_Task to carry out_. An exact copy of the records below is needed, with every picture left out.

++++++

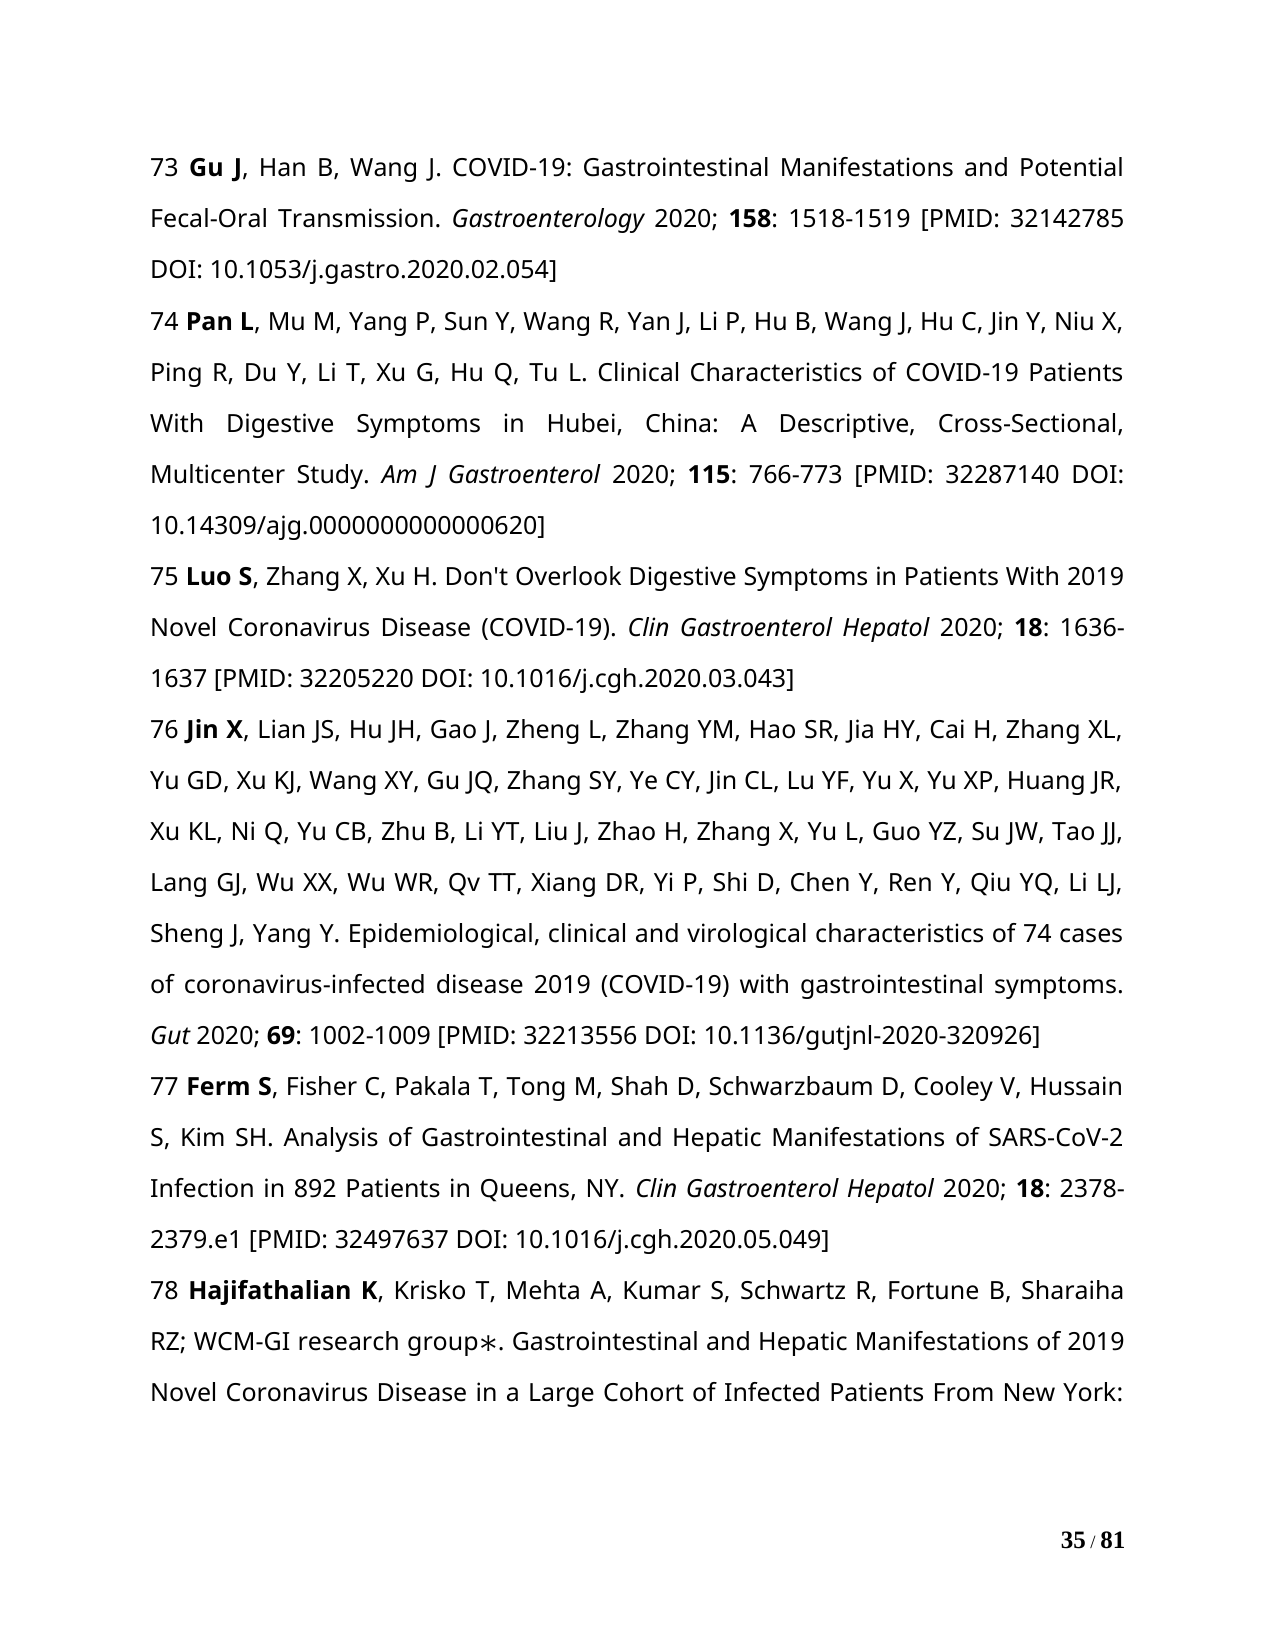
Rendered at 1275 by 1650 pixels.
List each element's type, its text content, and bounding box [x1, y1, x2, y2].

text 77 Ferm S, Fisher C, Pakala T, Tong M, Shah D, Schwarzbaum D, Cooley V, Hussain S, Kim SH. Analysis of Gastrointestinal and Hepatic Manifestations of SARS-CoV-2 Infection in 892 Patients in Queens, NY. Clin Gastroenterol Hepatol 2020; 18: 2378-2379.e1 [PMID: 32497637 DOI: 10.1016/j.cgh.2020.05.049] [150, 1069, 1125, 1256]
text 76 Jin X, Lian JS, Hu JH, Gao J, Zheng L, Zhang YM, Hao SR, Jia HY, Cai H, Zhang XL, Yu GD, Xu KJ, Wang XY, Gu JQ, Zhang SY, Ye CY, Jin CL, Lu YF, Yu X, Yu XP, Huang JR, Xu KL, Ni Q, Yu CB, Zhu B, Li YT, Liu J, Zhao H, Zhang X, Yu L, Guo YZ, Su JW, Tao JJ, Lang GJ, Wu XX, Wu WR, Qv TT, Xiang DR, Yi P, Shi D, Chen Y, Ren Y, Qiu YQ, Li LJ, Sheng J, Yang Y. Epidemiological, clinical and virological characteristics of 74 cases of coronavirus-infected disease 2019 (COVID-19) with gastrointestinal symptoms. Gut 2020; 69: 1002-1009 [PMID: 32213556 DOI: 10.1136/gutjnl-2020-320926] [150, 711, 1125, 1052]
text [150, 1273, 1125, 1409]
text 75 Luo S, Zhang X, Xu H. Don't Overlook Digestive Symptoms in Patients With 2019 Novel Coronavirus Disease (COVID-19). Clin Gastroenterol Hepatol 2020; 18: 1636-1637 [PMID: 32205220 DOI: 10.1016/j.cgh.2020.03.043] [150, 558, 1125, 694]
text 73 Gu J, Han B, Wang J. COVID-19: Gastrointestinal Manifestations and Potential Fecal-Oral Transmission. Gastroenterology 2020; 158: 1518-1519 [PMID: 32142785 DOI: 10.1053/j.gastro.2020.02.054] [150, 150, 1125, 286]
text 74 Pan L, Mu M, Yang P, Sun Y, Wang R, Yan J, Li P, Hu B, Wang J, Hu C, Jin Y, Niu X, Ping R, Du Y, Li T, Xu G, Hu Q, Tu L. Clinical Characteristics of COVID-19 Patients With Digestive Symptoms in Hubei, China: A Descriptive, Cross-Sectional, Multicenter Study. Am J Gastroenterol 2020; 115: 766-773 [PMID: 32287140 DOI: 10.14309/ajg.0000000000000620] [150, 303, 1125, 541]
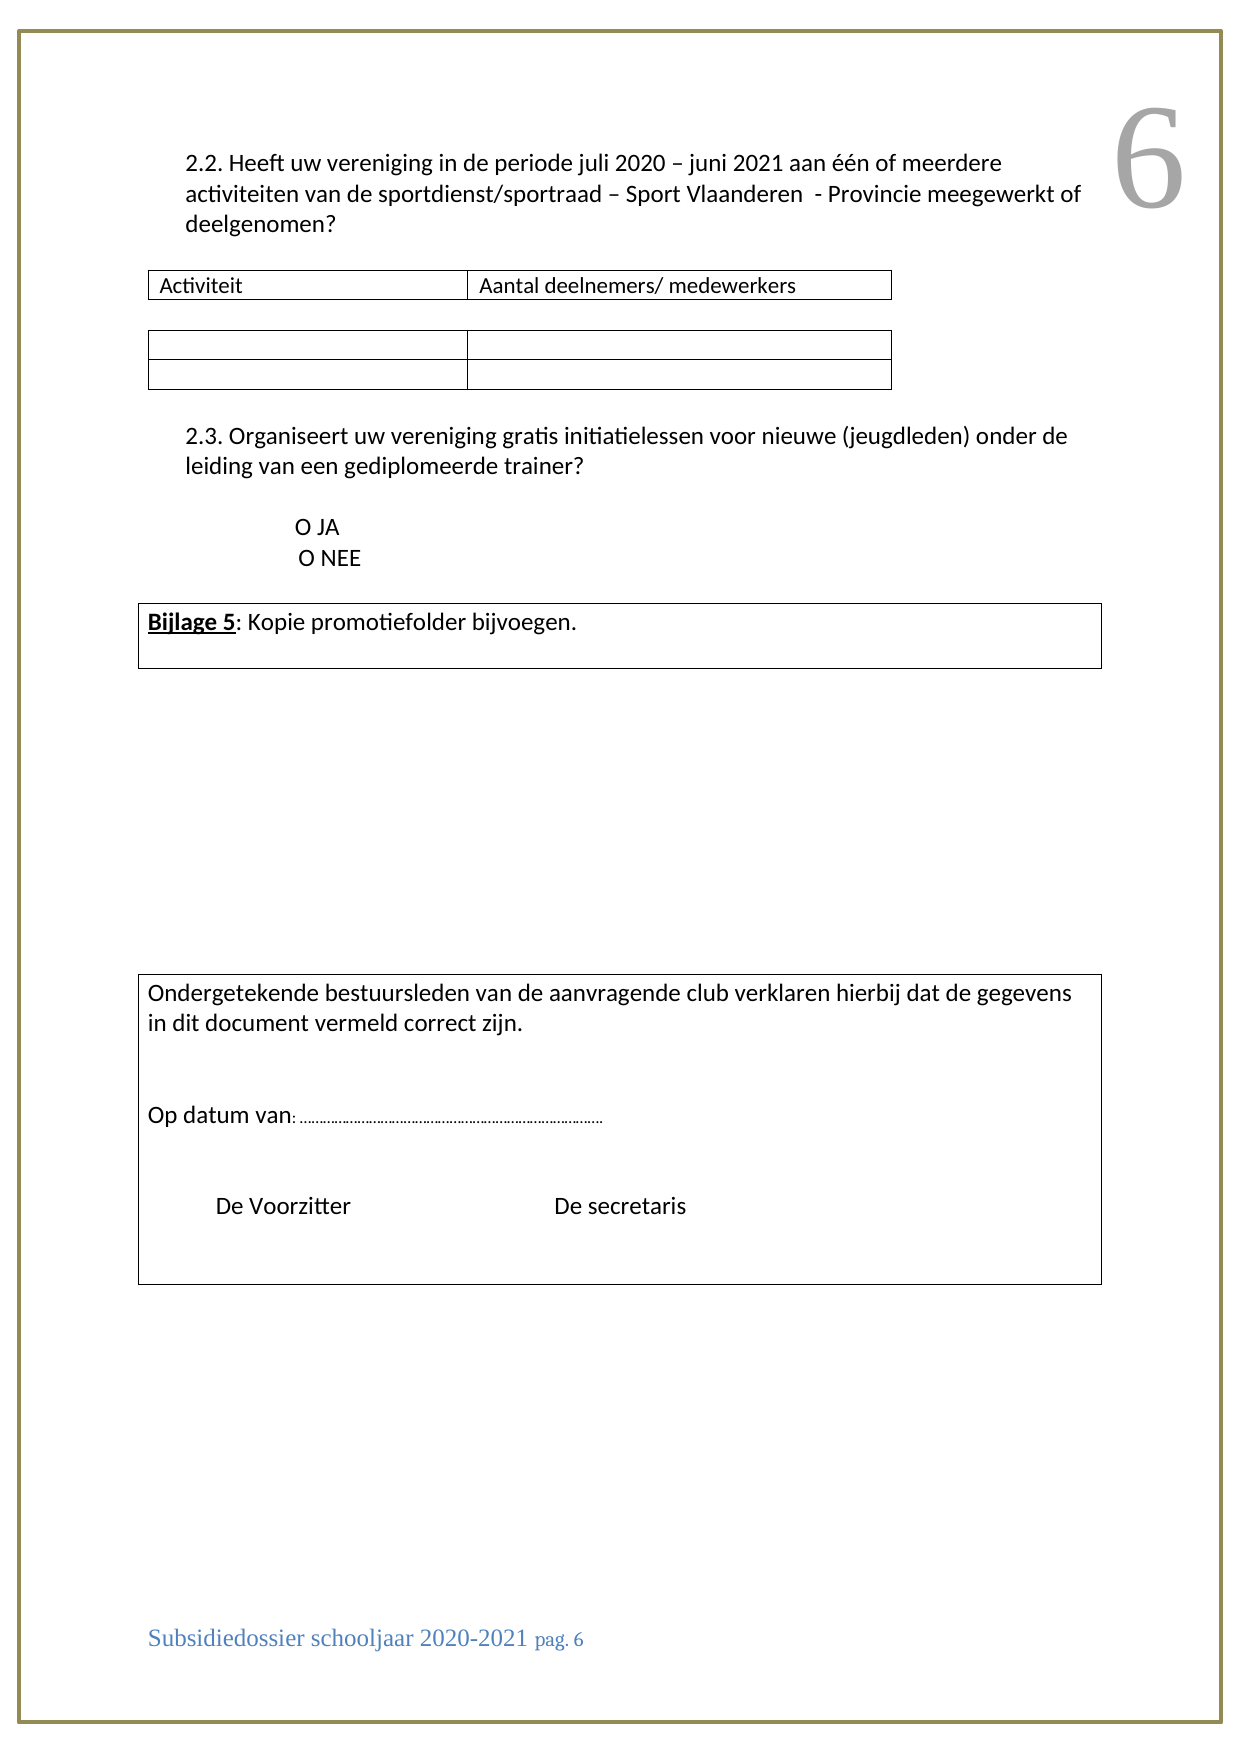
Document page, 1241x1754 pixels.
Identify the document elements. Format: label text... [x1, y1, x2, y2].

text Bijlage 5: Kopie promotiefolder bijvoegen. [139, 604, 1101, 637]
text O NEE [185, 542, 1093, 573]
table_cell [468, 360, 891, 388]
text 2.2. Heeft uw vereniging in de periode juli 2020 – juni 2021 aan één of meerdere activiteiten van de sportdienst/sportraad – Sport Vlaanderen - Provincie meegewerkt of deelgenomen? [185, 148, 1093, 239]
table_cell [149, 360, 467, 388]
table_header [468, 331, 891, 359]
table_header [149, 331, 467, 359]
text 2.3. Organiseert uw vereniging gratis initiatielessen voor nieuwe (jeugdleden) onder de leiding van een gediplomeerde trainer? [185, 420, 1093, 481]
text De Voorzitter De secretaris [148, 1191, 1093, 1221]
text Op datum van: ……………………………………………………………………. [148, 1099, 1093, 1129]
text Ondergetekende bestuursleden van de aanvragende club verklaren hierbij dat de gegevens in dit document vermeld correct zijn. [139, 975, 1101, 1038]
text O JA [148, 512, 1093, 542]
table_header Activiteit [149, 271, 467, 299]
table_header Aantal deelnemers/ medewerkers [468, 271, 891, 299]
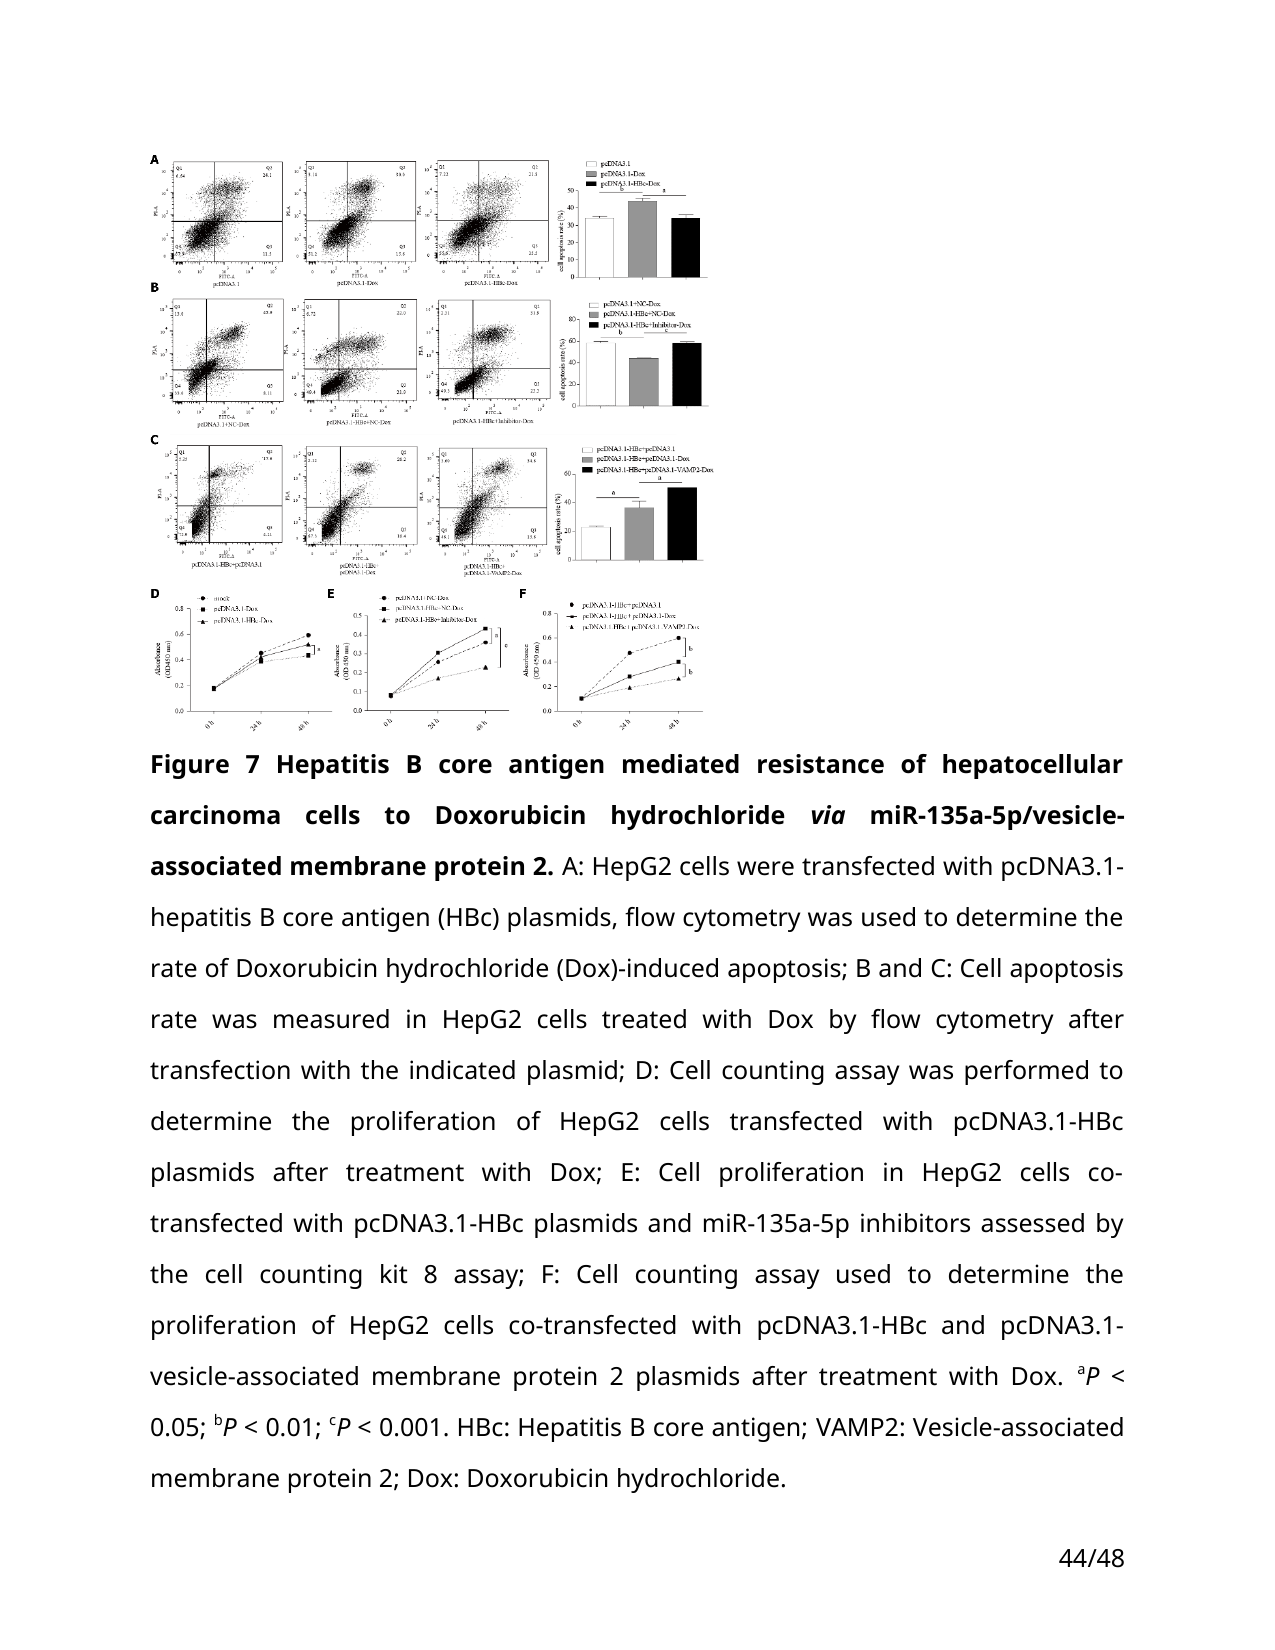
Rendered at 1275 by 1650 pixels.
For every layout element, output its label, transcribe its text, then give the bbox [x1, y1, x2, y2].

++++++

_Your solution_.
Rendered at 1275 by 1650 pixels.
List each element's type, its text content, and bounding box [x1, y1, x2, y2].

text 77 Ferm S, Fisher C, Pakala T, Tong M, Shah D, Schwarzbaum D, Cooley V, Hussain S, Kim SH. Analysis of Gastrointestinal and Hepatic Manifestations of SARS-CoV-2 Infection in 892 Patients in Queens, NY. Clin Gastroenterol Hepatol 2020; 18: 2378-2379.e1 [PMID: 32497637 DOI: 10.1016/j.cgh.2020.05.049] [150, 1069, 1125, 1256]
text 76 Jin X, Lian JS, Hu JH, Gao J, Zheng L, Zhang YM, Hao SR, Jia HY, Cai H, Zhang XL, Yu GD, Xu KJ, Wang XY, Gu JQ, Zhang SY, Ye CY, Jin CL, Lu YF, Yu X, Yu XP, Huang JR, Xu KL, Ni Q, Yu CB, Zhu B, Li YT, Liu J, Zhao H, Zhang X, Yu L, Guo YZ, Su JW, Tao JJ, Lang GJ, Wu XX, Wu WR, Qv TT, Xiang DR, Yi P, Shi D, Chen Y, Ren Y, Qiu YQ, Li LJ, Sheng J, Yang Y. Epidemiological, clinical and virological characteristics of 74 cases of coronavirus-infected disease 2019 (COVID-19) with gastrointestinal symptoms. Gut 2020; 69: 1002-1009 [PMID: 32213556 DOI: 10.1136/gutjnl-2020-320926] [150, 711, 1125, 1052]
text [150, 1273, 1125, 1409]
text 75 Luo S, Zhang X, Xu H. Don't Overlook Digestive Symptoms in Patients With 2019 Novel Coronavirus Disease (COVID-19). Clin Gastroenterol Hepatol 2020; 18: 1636-1637 [PMID: 32205220 DOI: 10.1016/j.cgh.2020.03.043] [150, 558, 1125, 694]
text 73 Gu J, Han B, Wang J. COVID-19: Gastrointestinal Manifestations and Potential Fecal-Oral Transmission. Gastroenterology 2020; 158: 1518-1519 [PMID: 32142785 DOI: 10.1053/j.gastro.2020.02.054] [150, 150, 1125, 286]
text 74 Pan L, Mu M, Yang P, Sun Y, Wang R, Yan J, Li P, Hu B, Wang J, Hu C, Jin Y, Niu X, Ping R, Du Y, Li T, Xu G, Hu Q, Tu L. Clinical Characteristics of COVID-19 Patients With Digestive Symptoms in Hubei, China: A Descriptive, Cross-Sectional, Multicenter Study. Am J Gastroenterol 2020; 115: 766-773 [PMID: 32287140 DOI: 10.14309/ajg.0000000000000620] [150, 303, 1125, 541]
Document page, 1241x1754 pixels.
Identify the document elements. Format: label text... [x1, y1, x2, y2].

text Bijlage 5: Kopie promotiefolder bijvoegen. [139, 604, 1101, 637]
text O NEE [185, 542, 1093, 573]
table_cell [468, 360, 891, 388]
text 2.2. Heeft uw vereniging in de periode juli 2020 – juni 2021 aan één of meerdere activiteiten van de sportdienst/sportraad – Sport Vlaanderen - Provincie meegewerkt of deelgenomen? [185, 148, 1093, 239]
table_cell [149, 360, 467, 388]
table_header [468, 331, 891, 359]
table_header [149, 331, 467, 359]
text 2.3. Organiseert uw vereniging gratis initiatielessen voor nieuwe (jeugdleden) onder de leiding van een gediplomeerde trainer? [185, 420, 1093, 481]
text De Voorzitter De secretaris [148, 1191, 1093, 1221]
text Op datum van: ……………………………………………………………………. [148, 1099, 1093, 1129]
text Ondergetekende bestuursleden van de aanvragende club verklaren hierbij dat de gegevens in dit document vermeld correct zijn. [139, 975, 1101, 1038]
text O JA [148, 512, 1093, 542]
table_header Activiteit [149, 271, 467, 299]
table_header Aantal deelnemers/ medewerkers [468, 271, 891, 299]
Rendered at 1275 by 1650 pixels.
For every layout element, output its label, transcribe its text, then give the bbox [x1, y1, x2, y2].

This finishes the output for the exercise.